Finding enough time to complete training alongside normal role responsibilities is one of the limiting factors for the workforce. Even before the COVID-19 pandemic, new ways of working and changing technologies were disrupting traditional roles and the skills engineers need to do them.
The current lockdown conditions mean that workers can use e-learning to develop key skills and knowledge to ensure success in the new operations in a post-pandemic era, says George Walker, managing director of industrial automation specialist Novotek UK and Ireland.
According to a blog written by VXchange, over 80% of industrial manufacturing companies are using, or planning to use, smart devices in their operations. These new technologies bring with them the need for new skills and approaches to operations and data, which industrial businesses are required to adapt to in the ever-expanding landscape of digitalisation and Industry 4.0.
However, the challenge for many industrial businesses so far has been in effectively upskilling the workforce to meet the changing requirements of industrial technology. In the McKinsey Global Survey, 87% of executives said they were experiencing skill gaps in the workforce or expected them within the next few years.
In this sense, the current lockdown presents an opportunity for manufacturers, employees and furloughed workers to develop new skills, particularly around the management of industrial data.
The flow of production, and the data that is attached to it, is key to understand how to optimise and improve operations. The sheer abundance of information at our fingertips thanks to Industrial Internet of Things (IIoT) devices and rapid digitalisation is the key to unlocking maximum productivity in manufacturing operations.
Although having the right system in place to manage this data is important, nothing is more valuable than knowing how to interpret and implement insights from this data into your operations.
A running plant with several machines running simultaneously creates an incredible amount of data from processes and operations, all of which can be collected and stored by an effective historian system. That data is most useful if someone can interpret it and drive key decisions and actions.
A maintenance engineer, for example, could use the data pulled by a historian system to gain insight into how equipment is operating and perform preventive maintenance throughout the plant, keeping downtime to a minimum.
At Novotek, we believe that knowledge is key. What’s the point in having all that data if you don’t know how to use it? During the ongoing COVID-19 situation, we’ve been running webinars outlining some of the key skills that engineers, industrial managers and field service technicians need to make the most of their data.

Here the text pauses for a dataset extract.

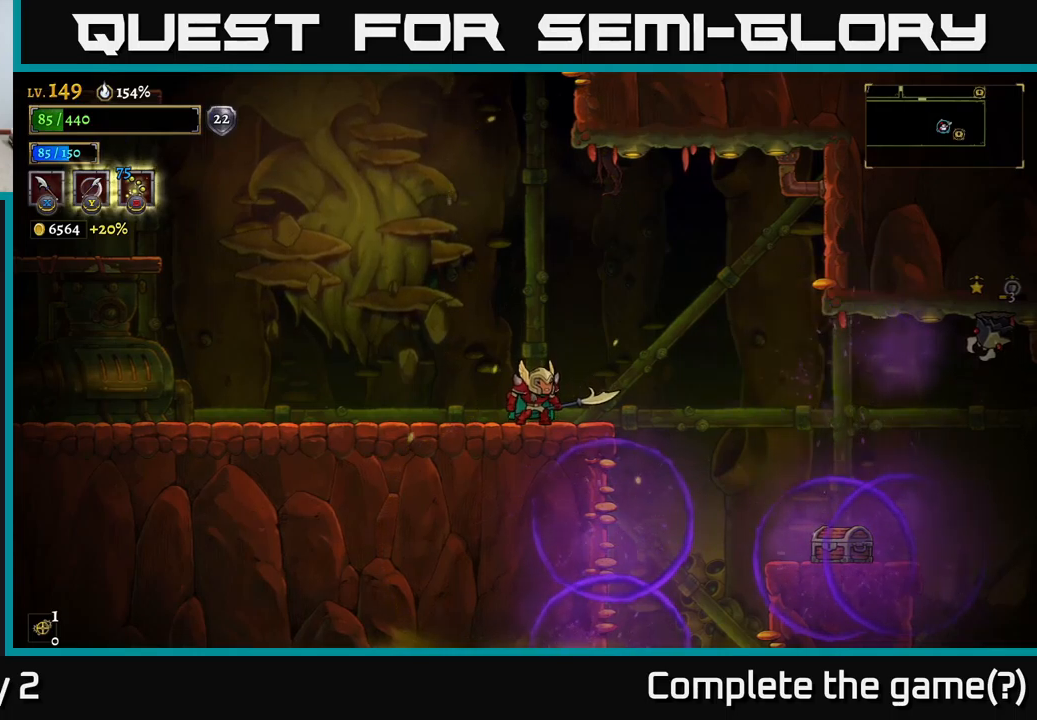
{"buttons": ["A"], "left_stick": "right", "right_stick": "center", "events": [[450, "left_stick", "right"], [483, "A", "down"]]}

Our free webinars span all areas of data collection, visualisation and operations to help you get the most out of your operations, and the most out of your investment into industrial devices. The webinars allow all stakeholders to benefit from not only knowing what to do as a consequence of the data that their plant is creating, but how it strategically effects the company long term. especially when the new world starts again after COVID-19.
Even though we are in unprecedented times, there is great opportunity for engineers to learn skills that will benefit them in their day-to-day roles. After all, technology and innovation never stand still, even in a pandemic.